CCGL9015

Globalization and migration

Offer semester
2nd semester

Lecture time
Wednesday 16:30 – 18:20

Lecture venue
CPD-LG.07

Course description

This course explores the role of globalization in shaping precarious, contested or criminalized types of migration, such as human trafficking, migrant labour, migrant sex work and refugees. Key debates about cross-border mobilities provide a framework for understanding contestations around legality and ‘illegality’ in migration, national sovereignty, citizenship and belonging, and how these challenge our conventional understanding of migration across the global North-South divide. In particular, we will consider what bodies are produced or required by globalized economies, and how the meaning of bodies or social differences (e.g. sexuality, class, race) change across borders.

The course content is centred around diverse voices in current debates about migration, including academics, practitioners, policymakers, activists and civil society. Assessments are geared towards facilitating students’ interaction and engagement with public or community initiatives around globalization and migration.

Course learning outcomes

On completing the course, you will be able to:

  • Identify types of globalized human flows, and analyse their causes, motivations, nature, issues and debates in discourses concerning migration, national belonging, identity politics, and national sovereignty.
  • Demonstrate understanding of globalization in producing diverse forms of labour and dispossessed populations who migrate, and engage with the moral and political discourses shaping people flows across borders.
  • Participate as active members of a diverse global community through exposure to key issues and debates in transnational mobilities that they will be encouraged to explore in their assignments.
  • Engage in intensive group activities with their classmates in seeking solutions to existing problems in human flows.

Assessment

TasksWeighting
Tutorial participation20%
Resources reflection30%
Group project30%
Take-home test20%

Required reading

Each week, there will typically be a required reading that students must read in preparation (e.g. a journal article). The required readings for this course are principally drawn from a range of journal articles and book chapters listed below. PDFs of all required readings will be available online for students, students are not required to purchase any reading materials for this course.

 

Andrijasevic, R. (2007). Beautiful dead bodies: Gender, migration and representation in antitrafficking campaigns. Feminist Review, 86(1), 24-44.

Bernstein, E., & Shih, E. (2014). The erotics of authenticity: Sex trafficking and “reality tourism” in Thailand. Social Politics: International Studies in Gender, State & Society, 21(3), 430-460.

Hoang, K. K. (2014). Flirting with capital: Negotiating perceptions of pan-Asian ascendency and Western decline in global sex work. Social Problems, 61(4), 507-529.
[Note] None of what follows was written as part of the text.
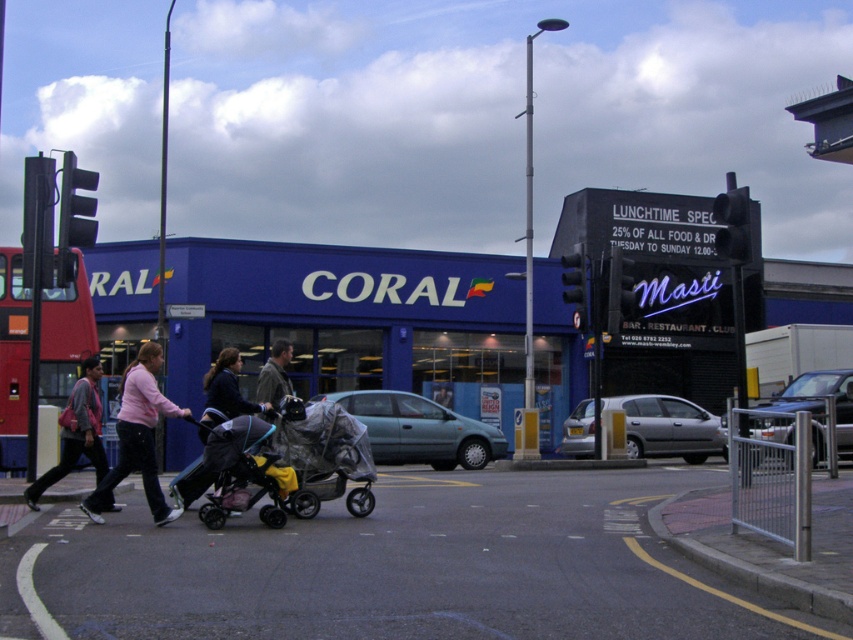
You are a pedestrian waiting at the zebra crossing in the image. You need to cross the road safely. The red metallic bus at left and the silver metallic hatchback at center are both in your path. Which vehicle should you avoid first to ensure your safety?

The red metallic bus at left is positioned over the silver metallic hatchback at center, meaning it is closer to you. Therefore, you should first avoid the red metallic bus at left to ensure your safety.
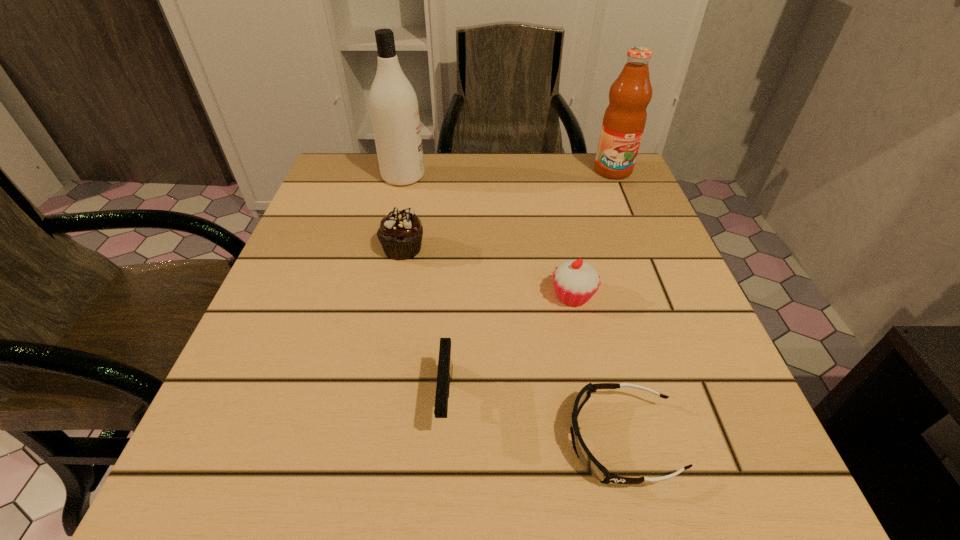
Find the location of a particular element. This screenshot has width=960, height=540. vacant space that's between the second tallest object and the right cupcake is located at coordinates (593, 233).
Ngai, P. & Koo, A. (2015). A “world-class” (labor) camp/us: Foxconn and China’s new generation of labor migrants. positions, 23(3), 411-435.

Pande, A. (2012). From “balcony talk” and “practical prayers” to illegal collectives: Migrant domestic workers and meso-level resistances in Lebanon. Gender & Society, 26(3), 382-405.
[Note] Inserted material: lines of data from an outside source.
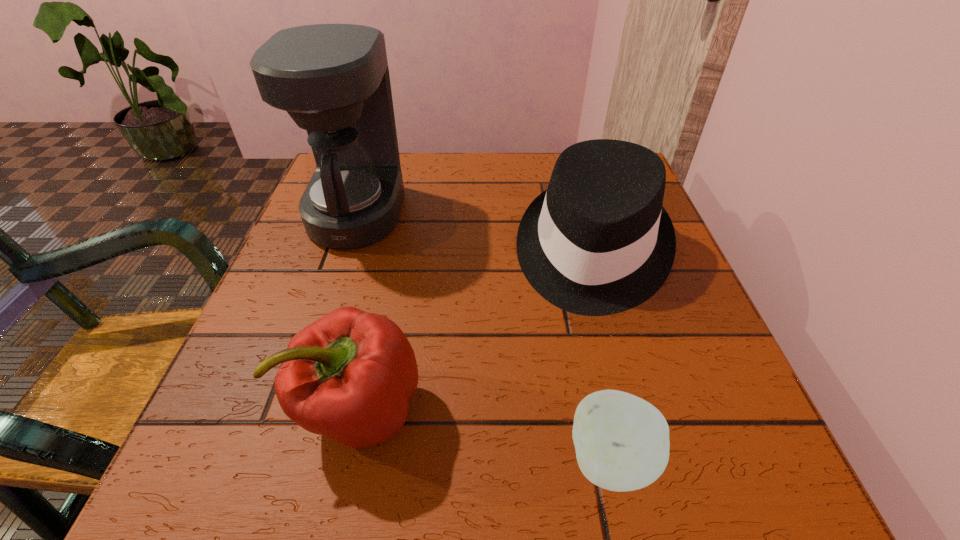
Image resolution: width=960 pixels, height=540 pixels. In the image, there is a desktop. In order to click on vacant space at the far edge in this screenshot , I will do `click(499, 157)`.

Where is `free region at the near edge of the desktop`? The image size is (960, 540). free region at the near edge of the desktop is located at coordinates (445, 475).

Image resolution: width=960 pixels, height=540 pixels. In the image, there is a desktop. Identify the location of vacant space at the left edge. (332, 255).

You are a GUI agent. You are given a task and a screenshot of the screen. Output one action in this format:
    pyautogui.click(x=<x>, y=<y>)
    Task: Click on the vacant area at the right edge
    
    Given the screenshot: What is the action you would take?
    pyautogui.click(x=682, y=430)

The image size is (960, 540). I want to click on vacant point at the near left corner, so click(x=269, y=488).

Find the location of a particular element. This screenshot has height=540, width=960. free region at the near right corner of the desktop is located at coordinates (749, 443).

Where is `unoccupied position between the coffee maker and the apple`? unoccupied position between the coffee maker and the apple is located at coordinates (485, 337).

I want to click on free space between the bell pepper and the shortest object, so click(x=487, y=435).

The width and height of the screenshot is (960, 540). What are the coordinates of `blank region between the shortest object and the tallest object` in the screenshot? It's located at (485, 337).

Image resolution: width=960 pixels, height=540 pixels. I want to click on vacant point located between the bell pepper and the apple, so click(487, 435).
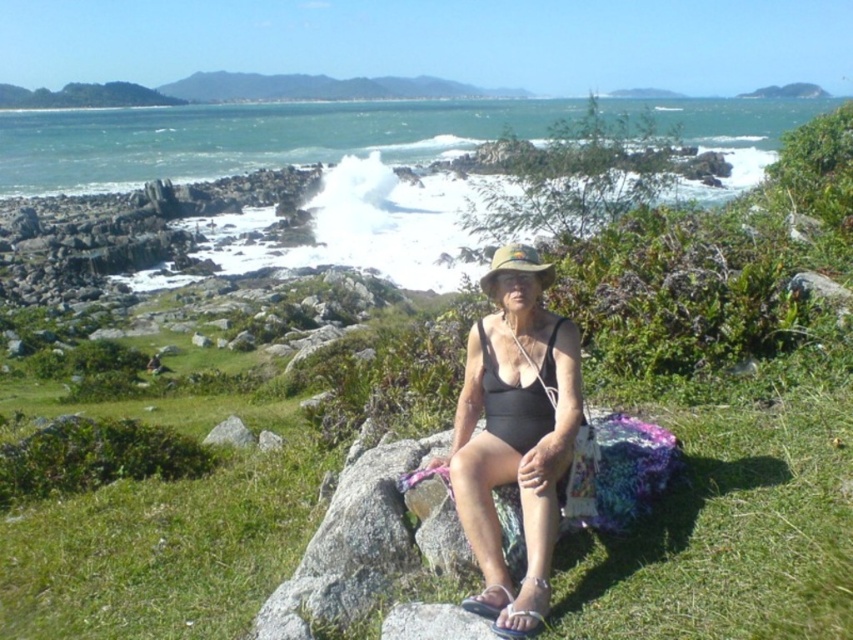
Question: Is black matte bikini top at center above green fabric hat at center?

Choices:
 (A) yes
 (B) no

Answer: (B)

Question: Which point is farther to the camera?

Choices:
 (A) (212, 432)
 (B) (500, 278)
 (C) (527, 244)

Answer: (A)

Question: Can you confirm if matte black swimsuit at center is positioned above green fabric hat at center?

Choices:
 (A) yes
 (B) no

Answer: (B)

Question: Which point is closer to the camera taking this photo?

Choices:
 (A) [532, 468]
 (B) [207, 433]

Answer: (A)

Question: Which point is closer to the camera?

Choices:
 (A) gray rock at center
 (B) matte black swimsuit at center

Answer: (B)

Question: Is matte black swimsuit at center positioned before black matte bikini top at center?

Choices:
 (A) yes
 (B) no

Answer: (A)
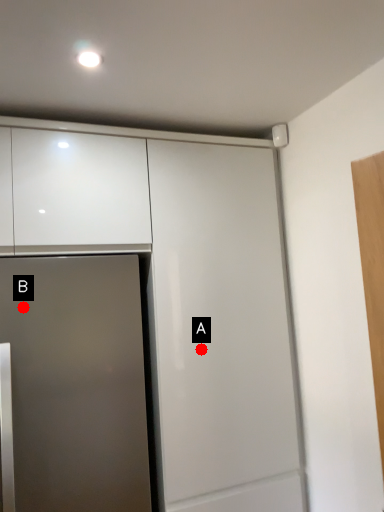
Question: Two points are circled on the image, labeled by A and B beside each circle. Among these points, which one is nearest to the camera?

Choices:
 (A) A is closer
 (B) B is closer

Answer: (B)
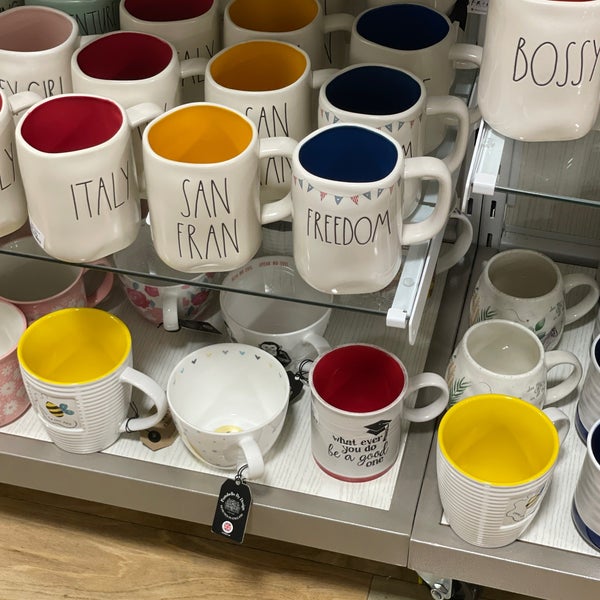
You are a GUI agent. You are given a task and a screenshot of the screen. Output one action in this format:
    pyautogui.click(x=<x>, y=<y>)
    Task: Click on the wooden floor
    
    Given the screenshot: What is the action you would take?
    pyautogui.click(x=164, y=574)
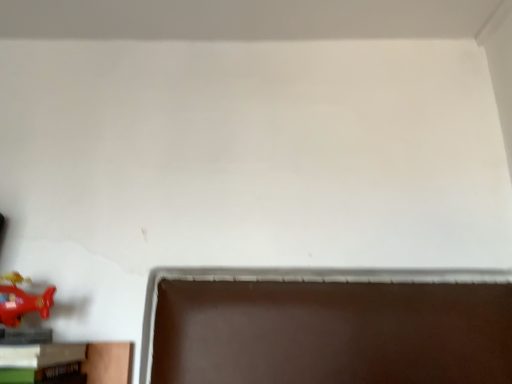
The image size is (512, 384). What do you see at coordinates (22, 300) in the screenshot?
I see `shiny red airplane at lower left` at bounding box center [22, 300].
Pickering, S., & Ham, J. (2014). Hot pants at the border: Sorting sex work from trafficking. British Journal of Criminology, 54(1), 2-19.

Pollock, J. (2010). The migrant worker, the refugee, and the trafficked person: What’s in a label? Alliance News, 33(July), 19-22.
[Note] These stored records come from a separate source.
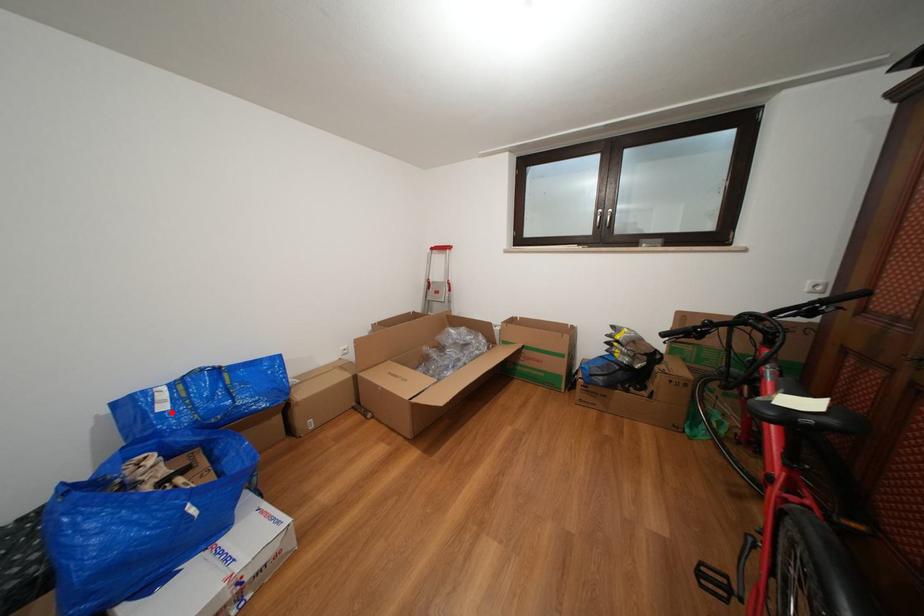
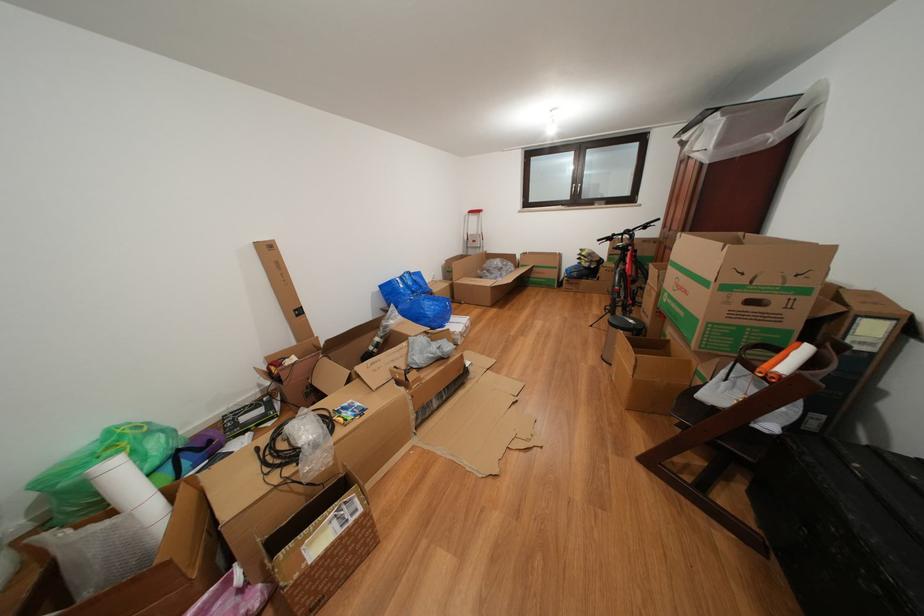
Locate, in the second image, the point that corresponds to the highlighted location in the first image.

(409, 291)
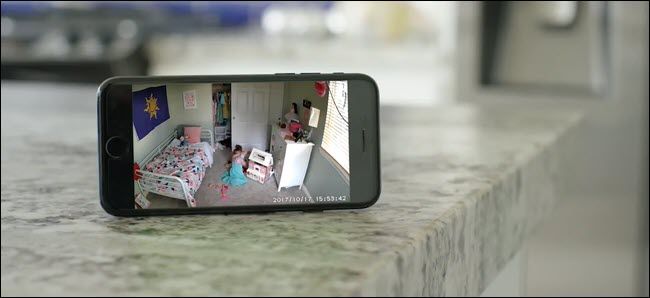
Where is `closet door`? The width and height of the screenshot is (650, 298). closet door is located at coordinates 257,105.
Sanchez, G. (2014). Chapter 5: Gendering smuggling: Women and the facilitation of extralegal border crossings. In G. Sanchez, Human smuggling and border crossings (pp. 89-106). London: Routledge.

Showler, P. (2007). Bridging the Grand Canyon: Deciding refugee claims. Queen’s Quarterly: A Canadian Review, 114(1), 29-43.

Stumpf, J. (2006). The crimmigration crisis: Immigrants, crime and sovereign power. American University Law Review, 56(2), 367-419 [Students are only required to read pages 379-395.]

Vecchio, F. (2015). Chapter 4: Establishing life at the destination. In Asylum-seeking and the global city. Oxon: Routledge.

Weber, L. & Pickering, S. (2011). Chapter 5: Suspicious deaths (pp. 119-141). In Globalization and borders: Deaths at the global frontier. Oxon: Routledge.

Student view

It’s rare that a couse can have an interesting topic each week, but this one manages to do so. It gives you insight and perspectives on the most current issues relating too globalization and migration, in both Hong Kong and the world.